無人島開発スキル防衛兵器『魔導レーザー』
エルフたちの放つ風属性魔法・ライトニングボルトがオークマザーを倒していく。さすが高魔力を持つだけあり、ダメージも大きいらしい。
次々にオークマザーが倒れていく。
この間に俺はオーククィーンと矛を交えた。
「無人島開発スキル……!」
「そんなスキルごときで余を倒せると思うな」
アックスが猛烈な勢いで迫ってくるが、俺はその前に大量の『落石』を降らせた。
「――落石ッ!!」
「な、なにもないところから岩が……ぐああああああああぁぁ……!!!」
大きな岩が雨のように降り、オーククィーンの頭上に落ちていく。
ヴェラチュールを持ちながら、俺はオークマザーの間を駆け抜けていった。俺に襲い掛かってこようとするオークマザーは、エルフたちが対処してくれた。ありがてぇ!
ついに俺はオーククィーンに接近を果たした。
目の前にするとデケェ。
岩によって身動きが取れていないが、時間の問題だろうな。
「小僧ォ! こんなもので余を倒せると思うなよ!!」
怒りを爆発させ、立ち上がろうとするオーククィーン。その前に倒す……!
ヴェラチュールに『水属性』が付与された。誰か俺の武器に属性を付与してくれたらしい。オーククィーンの属性は火。つまり弱点属性だ。これなら、皮膚が特殊だろうが大ダメージを与えられる。
「くらえええええええええ!!」
オーククィーンの左腕を叩き斬った。
「ぎゃああああああああああああああああああああああああああ……!!」
暴れて後退していくオーククィーン。同時に、俺のヴェラチュールが弱っていた。……くそっ、魔力を帯びているから影響はあるわけか。
ヴェラチュールは休ませた方が良さそうだ。
俺は剣を納め、今度は大量の材料を消費して――無人島開発スキルの防衛兵器『魔導レーザー』を設置。
「魔導レーザー、起動開始……!」
異形の大砲が現れ、銃口から魔導レーザーが照射。爆発的なエネルギーがオーククィーンへ命中して更に押し返した。
「ぐおおおおおおおおおおおおおおお……!!!」
やがてレーザーは、オーククィーンの腹を貫通。……よしっ、上手くいった!
「オーククィーン、これが俺の力だ」
「……く、くそぉ……! 人間にこのような力があるとは……」
「お前たちは、エルフたちを襲い、国さえもメチャクチャにした。その罪を贖え」
「こ、これで終わりと思うな、人間。今は終わりだとしても、ダークエルフが……トルクァートが我々をきっと復活してくれる。
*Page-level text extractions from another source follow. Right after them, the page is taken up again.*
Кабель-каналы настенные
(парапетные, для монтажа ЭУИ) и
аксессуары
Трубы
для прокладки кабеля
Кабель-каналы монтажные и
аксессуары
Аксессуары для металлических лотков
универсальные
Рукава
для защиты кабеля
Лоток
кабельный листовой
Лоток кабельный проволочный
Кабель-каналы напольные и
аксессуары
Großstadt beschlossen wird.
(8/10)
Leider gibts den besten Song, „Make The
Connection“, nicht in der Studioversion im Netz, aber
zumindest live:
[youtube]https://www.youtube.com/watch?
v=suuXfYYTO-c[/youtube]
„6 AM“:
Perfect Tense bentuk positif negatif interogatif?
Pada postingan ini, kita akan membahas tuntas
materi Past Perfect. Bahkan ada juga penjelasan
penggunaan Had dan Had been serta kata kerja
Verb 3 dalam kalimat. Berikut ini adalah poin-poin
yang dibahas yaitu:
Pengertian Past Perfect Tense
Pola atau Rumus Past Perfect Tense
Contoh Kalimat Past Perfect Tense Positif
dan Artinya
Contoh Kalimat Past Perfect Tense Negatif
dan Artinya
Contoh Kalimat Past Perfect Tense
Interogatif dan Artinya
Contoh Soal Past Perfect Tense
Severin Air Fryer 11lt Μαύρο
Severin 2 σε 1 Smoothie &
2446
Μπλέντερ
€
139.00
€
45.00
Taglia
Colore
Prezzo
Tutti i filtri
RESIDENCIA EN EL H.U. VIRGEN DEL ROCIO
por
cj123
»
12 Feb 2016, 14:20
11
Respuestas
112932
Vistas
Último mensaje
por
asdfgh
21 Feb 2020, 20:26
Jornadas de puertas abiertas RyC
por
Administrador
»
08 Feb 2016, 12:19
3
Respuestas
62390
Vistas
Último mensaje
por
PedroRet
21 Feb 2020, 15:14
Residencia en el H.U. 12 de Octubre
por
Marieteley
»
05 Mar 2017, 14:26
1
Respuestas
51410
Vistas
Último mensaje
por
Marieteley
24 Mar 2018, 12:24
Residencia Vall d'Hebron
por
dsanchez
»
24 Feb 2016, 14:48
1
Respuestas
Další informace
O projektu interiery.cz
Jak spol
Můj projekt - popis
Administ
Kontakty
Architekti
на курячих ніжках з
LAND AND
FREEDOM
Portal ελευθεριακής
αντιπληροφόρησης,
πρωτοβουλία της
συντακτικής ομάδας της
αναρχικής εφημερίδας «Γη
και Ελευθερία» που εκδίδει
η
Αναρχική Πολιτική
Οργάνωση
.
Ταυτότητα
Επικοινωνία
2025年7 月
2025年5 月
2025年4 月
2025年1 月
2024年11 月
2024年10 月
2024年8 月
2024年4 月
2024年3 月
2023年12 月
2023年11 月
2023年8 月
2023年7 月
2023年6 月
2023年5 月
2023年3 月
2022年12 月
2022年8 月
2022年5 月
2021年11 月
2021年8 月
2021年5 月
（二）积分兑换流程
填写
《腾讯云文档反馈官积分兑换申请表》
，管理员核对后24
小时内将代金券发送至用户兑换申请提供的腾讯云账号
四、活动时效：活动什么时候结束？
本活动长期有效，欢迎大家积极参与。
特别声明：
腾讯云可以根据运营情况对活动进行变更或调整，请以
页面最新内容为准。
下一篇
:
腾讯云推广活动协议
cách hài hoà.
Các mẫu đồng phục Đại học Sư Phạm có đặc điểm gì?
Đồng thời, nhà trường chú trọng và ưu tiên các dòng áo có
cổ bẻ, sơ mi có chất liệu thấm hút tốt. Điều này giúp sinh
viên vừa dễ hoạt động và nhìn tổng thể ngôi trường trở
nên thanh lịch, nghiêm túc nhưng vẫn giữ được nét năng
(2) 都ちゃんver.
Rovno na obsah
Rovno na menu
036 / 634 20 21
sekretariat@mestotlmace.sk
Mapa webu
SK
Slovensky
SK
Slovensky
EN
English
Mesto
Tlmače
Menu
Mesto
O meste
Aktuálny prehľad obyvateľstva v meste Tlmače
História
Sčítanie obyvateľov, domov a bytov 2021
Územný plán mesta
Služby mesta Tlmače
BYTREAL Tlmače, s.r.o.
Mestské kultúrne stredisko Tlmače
魔界は再び……この世に」
オーククィーンは、力尽きた。
これでエルフが襲われる心配は減った。
「みんな、無事か!」
俺は生存者のエルフに状態を聞いた。
「助かったよ、少年!」
「君のおかげだ……!」
「命の恩人だよ」
「生きて帰れるんだよな……良かった」
「君の名前を知りたい!!」
「人間にこんな強い者がいたとはな」
「って、まて……あれはドヴォルザーク帝国の第三皇子ではないか?」
「な、なんだって?」
「まさか、ラスティ様か?」
「そうだよ、十年前に見たことがあるぞ!」
「ああ、ラスティ様だったのか!!」
「少し前にも来ていただろ。あの時はいろいろあったけどさ」
どうやら俺の正体が分かったようだな。
俺は『掲示板』のこと『トルクァート』がダークエルフでボロディンを乗っ取ろうとしていることを伝えた。
「な……あの聖者はニセモノだったのか!!」
「トルクァート!! どうりでおかしいとおもったんだよ!!!」
「詐欺師じゃねえか!!」
「許せねえ!!」
「俺たちをオークに売ったのかよ!!!」
「はあああああ!? ふざけんな!!」
「女エルフが殺されたって話だ」
「俺の彼女もやられちまったよ……」
「ボロディンを取り返すぞ!!」
「ダークエルフなんかに国を渡してなるものか!」
「そうだそうだ!!」
みんなまだやる気マンマンだ。この百人以上の男エルフたちと共に、もう一度宮殿へユーモレスク向かう。そして、あの偽聖者のトルクァートをぶっ倒してやる。
スコルやクリス、セインも助けないと!
エドゥとも合流しなくちゃな――。